The third aspect is that talks have been seen as under American influence brought on by the US need to ease its AfPak circumstance. Therefore, even if talking was proceeded with, meaningful talks were ruled out lest Indian interests be sacrificed for US interests. India reasons that Pakistan is deterred from launching another major terror attack. Fourthly, with 26/11, the Indian tolerance threshold has been stretched. Its procedures and organizations for response are considerably better placed. Therefore, seeing itself as capable of handling another crisis, it does not see any necessity for engaging Pakistan. Lastly, in case Pakistan does succumb to Indian demands, then going after its home grown terrorists would result in an introspective Pakistan. A weaker Pakistan with an internally embroiled Army is one India can then manipulate with greater ease.
Is the assumption of the two states, that each would be able to extract concessions better at a later date, justified? In case of Pakistan, the Army would not like to take on terrorists on multiple fronts simultaneously. Therefore, it does not want to aggravate its ties with its anti-India proxies while it takes on the other terrorist formations as the Tehrik-e Pakistan. The critique of this position from the US and India is that the Lashkar-e Toiba is part of an extremist continuum and no neat distinction can be made any longer. Given what is known on the penetration of extremists in the ISI, it is however unlikely the Army can go further. Pakistan in not taking on anti-India terror groups, may in turn demand that they exercise self-restraint to keep India placated, till it is able to discern the end game on the AfPak front. Privileging that front over the near term, it would thereafter be in a position to take advantage of its strategic assets preserved for the purpose against India. Therefore, waiting seems strategically appropriate.
India, not having anything to concede and with prospects of continued accretion in power into the foreseeable future, can afford to wait. The risk of another attack is taken as acceptable in relation to the political losses to be incurred by engaging Pakistan meaningfully. That India has not taken any action in moulding public opinion towards the necessity of talks and concessions that would imply clearly indicates India’s ‘wait and watch’ strategy.
Both states are, therefore, acting in accordance with their respective strategic logic. Progress in December would be predicated on how the situation develops in AfPak. This impasse in South Asia has an underside. Firstly, are the two states underestimating prospects of another terror attack and possible escalation into an inter-state war thereafter?
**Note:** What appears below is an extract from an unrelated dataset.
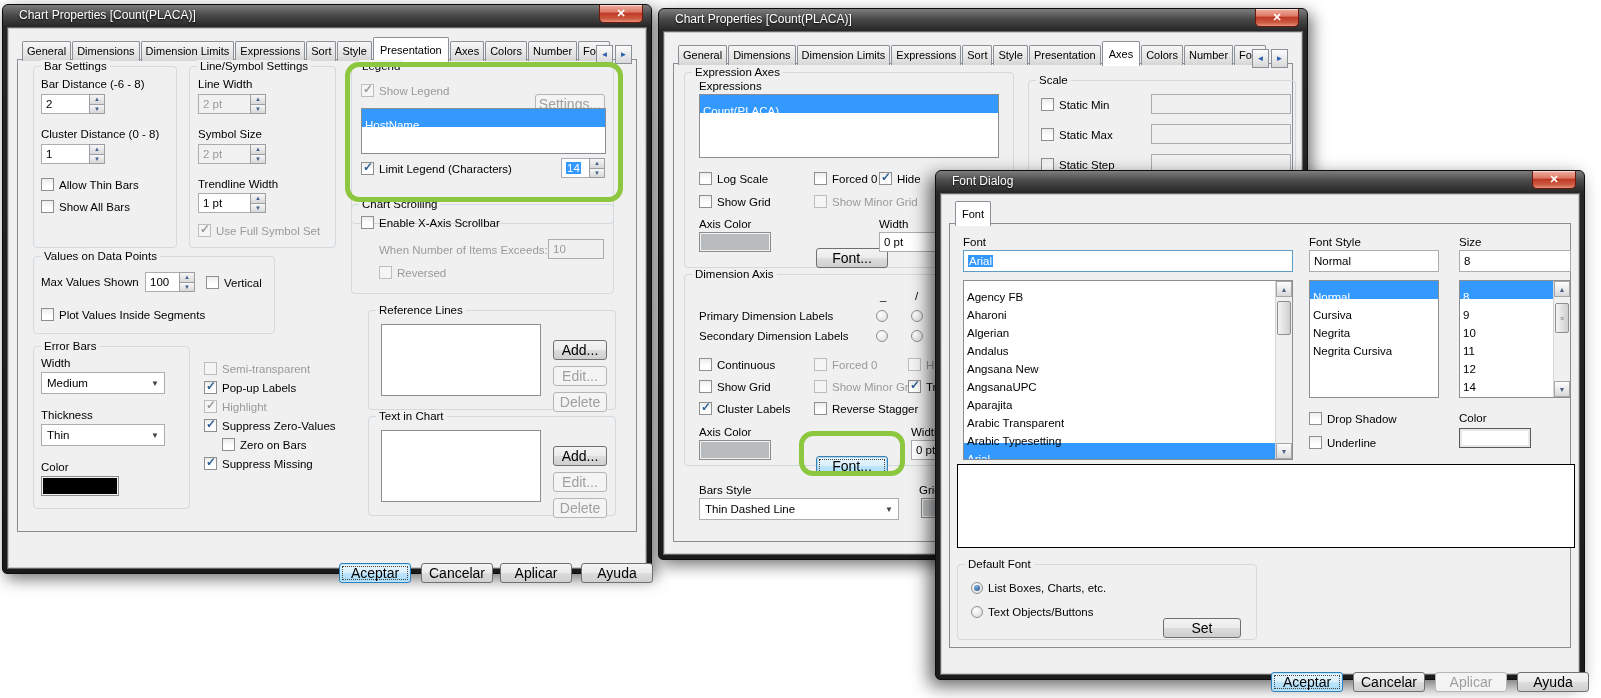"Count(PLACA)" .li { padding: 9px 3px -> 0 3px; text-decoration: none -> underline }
Secondly, the newly framed Multidimensional Poverty Index has half the world’s poor living in South Asia. The recent survey by the Oxford University and the UNDP indicates that just eight Indian states have more poor people than 26 poorest African countries combined. This yardstick calls for a revision of strategic priorities and gameplans. Lastly, while Pakistan’s position can certainly get weaker, it does not imply that India is necessarily the gainer. As a self-regarding regional power, India needs to be in charge. Assisting a neighbour going downhill is an indicator of power. But are there better indicators and is it in India’s self interest? Therefore, war avoidance is not all that needs doing till December.